• **WHAT THIS TASK INVOLVES**: Write the data out in full and word for word. Do not include images.

***

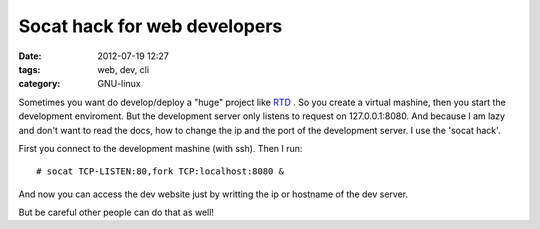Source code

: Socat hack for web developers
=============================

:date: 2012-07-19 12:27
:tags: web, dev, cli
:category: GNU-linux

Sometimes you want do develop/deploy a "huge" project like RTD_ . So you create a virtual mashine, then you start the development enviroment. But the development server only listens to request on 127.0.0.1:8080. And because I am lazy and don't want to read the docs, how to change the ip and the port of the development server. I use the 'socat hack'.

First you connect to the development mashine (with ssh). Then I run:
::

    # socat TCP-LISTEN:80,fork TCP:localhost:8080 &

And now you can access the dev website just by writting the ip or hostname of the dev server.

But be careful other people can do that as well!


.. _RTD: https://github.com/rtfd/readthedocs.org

***

• **WRITTEN REPLY**:
Source code

: Socat hack for web developers
=============================

:date: 2012-07-19 12:27
:tags: web, dev, cli
:category: GNU-linux

Sometimes you want do develop/deploy a "huge" project like RTD_ . So you create a virtual mashine, then you start the development enviroment. But the development server only listens to request on 127.0.0.1:8080. And because I am lazy and don't want to read the docs, how to change the ip and the port of the development server. I use the 'socat hack'.

First you connect to the development mashine (with ssh). Then I run:
::

    # socat TCP-LISTEN:80,fork TCP:localhost:8080 &

And now you can access the dev website just by writting the ip or hostname of the dev server.

But be careful other people can do that as well!


.. _RTD: https://github.com/rtfd/readthedocs.org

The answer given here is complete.